Because the state suppressed two statements of Carter, its most important witness that were inconsistent with Carter’s trial testimony, and then presented false, misleading testimony at trial that was inconsistent with the suppressed facts, we have no trouble concluding that the suppressed statements are material. Carter made several inconsistent statements throughout the investigation and pre-trial period. In some he denied all involvement, in some he implicated himself and Graves, and then, just before he testified against Graves, he gave the statements at issue in this appeal accepting full responsibility as the sole murderer and another statement placing his wife Cookie as an active participant in the murders. If the defense had known about the statement placing Cookie at the scene and given Carter’s continuing condition that he would only testify if he were not asked about Cookie’s involvement, the defense could have explained every statement implicating Graves as a means of protecting Cookie. As indicated above, these statements are particularly important in this case because Graves’ conviction rests almost entirely on Carter’s testimony and there is no direct evidence linking him with Carter or with the murder scene other than Carter’s testimony. In addition, Carter’s statement that he committed the crimes alone is important as the only statement he made exculpating Graves while implicating himself. The combination of these facts leads us to conclude “that the favorable evidence could reasonably be taken to put the whole case in such a different light as to undermine confidence in the verdict.” Kyles, 314 U.S. at 435. Stated differently, disclosure of the statements “would have resulted in a markedly weaker case for the prosecution and a markedly stronger one for the defense.” Id. at 441.

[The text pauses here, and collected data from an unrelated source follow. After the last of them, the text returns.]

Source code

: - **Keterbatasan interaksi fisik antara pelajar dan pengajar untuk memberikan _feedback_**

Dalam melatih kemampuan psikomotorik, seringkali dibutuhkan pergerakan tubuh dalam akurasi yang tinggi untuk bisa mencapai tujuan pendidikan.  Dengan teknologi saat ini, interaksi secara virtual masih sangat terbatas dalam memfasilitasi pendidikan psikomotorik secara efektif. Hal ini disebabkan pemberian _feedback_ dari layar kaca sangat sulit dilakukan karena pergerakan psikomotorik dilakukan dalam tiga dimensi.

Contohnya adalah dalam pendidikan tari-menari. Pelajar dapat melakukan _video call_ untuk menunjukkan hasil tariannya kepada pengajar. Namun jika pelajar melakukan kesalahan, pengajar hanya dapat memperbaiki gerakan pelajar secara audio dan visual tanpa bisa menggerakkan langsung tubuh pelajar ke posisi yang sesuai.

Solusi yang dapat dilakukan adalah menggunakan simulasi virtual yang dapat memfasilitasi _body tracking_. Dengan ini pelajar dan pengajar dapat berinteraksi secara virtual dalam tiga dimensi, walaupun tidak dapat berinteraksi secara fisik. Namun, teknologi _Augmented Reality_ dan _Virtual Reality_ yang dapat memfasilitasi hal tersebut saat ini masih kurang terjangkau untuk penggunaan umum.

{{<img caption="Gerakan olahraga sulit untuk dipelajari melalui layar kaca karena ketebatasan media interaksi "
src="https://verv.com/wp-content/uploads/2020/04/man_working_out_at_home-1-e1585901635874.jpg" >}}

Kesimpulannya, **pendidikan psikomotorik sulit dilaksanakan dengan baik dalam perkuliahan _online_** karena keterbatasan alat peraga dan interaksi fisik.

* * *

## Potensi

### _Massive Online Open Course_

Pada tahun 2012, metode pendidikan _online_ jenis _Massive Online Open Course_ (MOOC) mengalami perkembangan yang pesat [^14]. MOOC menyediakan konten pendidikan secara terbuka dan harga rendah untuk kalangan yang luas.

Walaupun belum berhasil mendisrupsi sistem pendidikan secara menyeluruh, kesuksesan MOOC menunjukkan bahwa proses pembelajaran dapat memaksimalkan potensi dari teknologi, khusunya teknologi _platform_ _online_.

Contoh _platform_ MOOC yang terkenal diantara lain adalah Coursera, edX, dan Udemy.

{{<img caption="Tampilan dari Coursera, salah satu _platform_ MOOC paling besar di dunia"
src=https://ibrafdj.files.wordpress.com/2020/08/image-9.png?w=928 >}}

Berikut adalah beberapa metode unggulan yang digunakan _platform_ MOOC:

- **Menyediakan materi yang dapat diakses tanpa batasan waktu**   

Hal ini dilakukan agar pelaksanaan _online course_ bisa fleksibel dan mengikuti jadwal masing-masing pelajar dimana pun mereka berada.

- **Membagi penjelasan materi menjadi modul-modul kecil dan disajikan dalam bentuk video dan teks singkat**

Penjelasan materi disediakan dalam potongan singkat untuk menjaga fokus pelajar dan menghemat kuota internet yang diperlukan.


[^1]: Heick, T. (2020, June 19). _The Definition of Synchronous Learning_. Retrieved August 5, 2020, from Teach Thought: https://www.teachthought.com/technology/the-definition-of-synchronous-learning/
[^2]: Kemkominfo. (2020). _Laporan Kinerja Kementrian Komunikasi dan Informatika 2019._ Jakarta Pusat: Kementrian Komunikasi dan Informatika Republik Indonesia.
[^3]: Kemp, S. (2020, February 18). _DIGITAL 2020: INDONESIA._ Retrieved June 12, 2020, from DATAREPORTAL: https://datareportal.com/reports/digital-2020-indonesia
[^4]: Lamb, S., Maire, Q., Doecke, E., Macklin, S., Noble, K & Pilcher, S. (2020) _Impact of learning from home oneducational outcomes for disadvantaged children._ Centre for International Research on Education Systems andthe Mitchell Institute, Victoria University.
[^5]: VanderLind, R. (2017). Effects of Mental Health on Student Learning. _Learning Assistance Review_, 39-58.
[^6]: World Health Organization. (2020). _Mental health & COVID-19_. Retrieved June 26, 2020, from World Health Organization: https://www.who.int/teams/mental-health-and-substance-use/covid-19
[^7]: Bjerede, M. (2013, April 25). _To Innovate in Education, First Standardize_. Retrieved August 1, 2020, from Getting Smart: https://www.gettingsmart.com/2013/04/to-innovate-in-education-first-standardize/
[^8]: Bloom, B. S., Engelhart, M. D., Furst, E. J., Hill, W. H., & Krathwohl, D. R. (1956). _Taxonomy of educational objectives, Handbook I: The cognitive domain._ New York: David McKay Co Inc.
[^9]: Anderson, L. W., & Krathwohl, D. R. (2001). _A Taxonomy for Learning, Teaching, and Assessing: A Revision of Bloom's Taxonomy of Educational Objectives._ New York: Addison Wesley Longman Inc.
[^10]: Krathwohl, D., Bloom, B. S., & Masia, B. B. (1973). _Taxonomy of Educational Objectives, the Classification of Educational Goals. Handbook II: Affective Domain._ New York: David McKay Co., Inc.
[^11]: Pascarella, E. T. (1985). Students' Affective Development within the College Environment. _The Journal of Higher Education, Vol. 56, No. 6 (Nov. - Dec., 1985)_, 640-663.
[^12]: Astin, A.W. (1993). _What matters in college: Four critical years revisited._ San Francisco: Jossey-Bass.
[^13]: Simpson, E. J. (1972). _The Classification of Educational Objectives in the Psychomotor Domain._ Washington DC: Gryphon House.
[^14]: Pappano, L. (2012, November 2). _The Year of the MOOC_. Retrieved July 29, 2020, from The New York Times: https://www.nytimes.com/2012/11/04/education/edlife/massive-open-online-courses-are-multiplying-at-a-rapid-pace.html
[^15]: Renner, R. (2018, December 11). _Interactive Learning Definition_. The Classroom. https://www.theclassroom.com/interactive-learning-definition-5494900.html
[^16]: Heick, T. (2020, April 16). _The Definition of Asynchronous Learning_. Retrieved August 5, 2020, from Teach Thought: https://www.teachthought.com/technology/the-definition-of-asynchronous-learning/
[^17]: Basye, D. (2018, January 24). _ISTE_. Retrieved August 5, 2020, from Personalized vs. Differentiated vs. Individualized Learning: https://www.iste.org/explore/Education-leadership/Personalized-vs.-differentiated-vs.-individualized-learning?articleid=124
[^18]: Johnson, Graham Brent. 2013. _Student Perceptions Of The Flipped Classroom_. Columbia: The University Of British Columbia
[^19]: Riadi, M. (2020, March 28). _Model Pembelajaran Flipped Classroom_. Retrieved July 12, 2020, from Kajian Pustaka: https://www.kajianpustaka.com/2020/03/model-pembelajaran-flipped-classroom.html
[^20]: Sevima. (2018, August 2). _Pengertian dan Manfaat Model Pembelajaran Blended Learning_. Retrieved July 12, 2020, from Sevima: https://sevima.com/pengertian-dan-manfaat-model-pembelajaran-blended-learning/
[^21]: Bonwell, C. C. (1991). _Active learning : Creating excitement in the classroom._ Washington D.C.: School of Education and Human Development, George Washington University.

Relief granted on Brady grounds by the Fifth Circuit
A jury convicted Anthony Graves of singular incident in which six people were killed. The only real evidence linking Graves to the crime was the testimony of co-defendant Robert Earl Carter. On the night before the trial, Carter told prosecutors "I did it all myself, Mr. Sebesta. I did it all myself." Charles Sebesta was the lead prosecutor. The State never informed counsel for Graves about the statement or other exculpatory evidence.
Opinion here [Note that in the moments before his being executed Carter confessed to framing Graves. Congrats go out to his counsel Roy Greenwood & Jay Burnett, as well as the University of Houston's Innocence Network who had amassed new information in the last three years showing Graves is innocent. I am told there is an Army of additional people who deserve credit, but I will leave that to others.]